Spurs are vying with fellow Premier League club West Ham United to take over the £500m stadium after the Games – West Ham's plan will maintain an athletics legacy, Tottenham's will not.

The Olympic Park Legacy Company (OPLC) is evaluating both bids and is expected to make its recommendation on Friday, after which the Government and mayor of London will have the final say on the future of the site.

"It's serious we deliver what we said we were going to unless we're prepared to trash our reputation," Coe, who has so far been guarded in his comments on the process, despite his athletics background, told BBC Radio Five.

"It'd be very difficult for us to be taken seriously in the corridors of world sport and arguably beyond."

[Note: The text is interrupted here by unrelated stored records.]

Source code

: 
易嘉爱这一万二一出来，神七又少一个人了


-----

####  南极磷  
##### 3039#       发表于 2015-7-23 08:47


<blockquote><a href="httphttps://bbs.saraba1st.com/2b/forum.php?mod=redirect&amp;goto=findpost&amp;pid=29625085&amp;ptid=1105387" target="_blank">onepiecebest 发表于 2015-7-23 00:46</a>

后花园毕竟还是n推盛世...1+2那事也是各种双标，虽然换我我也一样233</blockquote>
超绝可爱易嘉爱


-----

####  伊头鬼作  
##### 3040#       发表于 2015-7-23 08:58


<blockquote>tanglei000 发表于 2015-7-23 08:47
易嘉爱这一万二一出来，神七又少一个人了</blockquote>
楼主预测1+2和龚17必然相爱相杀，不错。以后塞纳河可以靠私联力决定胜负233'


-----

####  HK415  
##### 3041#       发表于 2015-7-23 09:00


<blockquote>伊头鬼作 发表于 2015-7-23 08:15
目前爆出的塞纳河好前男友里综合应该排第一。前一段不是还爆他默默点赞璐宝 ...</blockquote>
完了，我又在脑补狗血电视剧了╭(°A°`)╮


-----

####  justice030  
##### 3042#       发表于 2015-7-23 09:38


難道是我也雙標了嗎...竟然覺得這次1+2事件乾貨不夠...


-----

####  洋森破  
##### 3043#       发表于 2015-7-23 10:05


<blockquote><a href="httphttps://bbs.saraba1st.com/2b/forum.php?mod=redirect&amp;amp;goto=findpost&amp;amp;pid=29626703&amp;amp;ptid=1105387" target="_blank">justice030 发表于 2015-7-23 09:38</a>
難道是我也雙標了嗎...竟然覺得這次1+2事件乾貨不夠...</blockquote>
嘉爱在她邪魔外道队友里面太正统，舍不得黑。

Jessica Ennis is getting ready to face Britain's two world-class recruits from overseas in Glasgow next weekend after maintaining her flying start to the indoor season in the Loughborough Open meeting on Saturday. The world heptathlon champion has been picked as captain of the Great Britain team for the International Match at Kelvin Hall on Saturday and will line up against two athletes who have taken advantage of British passports to switch nationalities.

In the 60 metres hurdles Ennis will face Tiffany Ofili, a former World Junior Championship bronze medallist for the US. Ofili hails from Ypsilanti, Michigan – where one James Newell Osterberg Jnr, more popularly known as Iggy Pop, was raised in a trailer park. Her mother is British and she has a British passport.

In the long jump, Ennis competes against Shara Proctor, who finished sixth for Anguilla in that event at the World Championships in Berlin two years ago. As Anguilla is an overseas British colony, and without Olympic affiliation, she has had a British passport since birth and is free to change allegiance.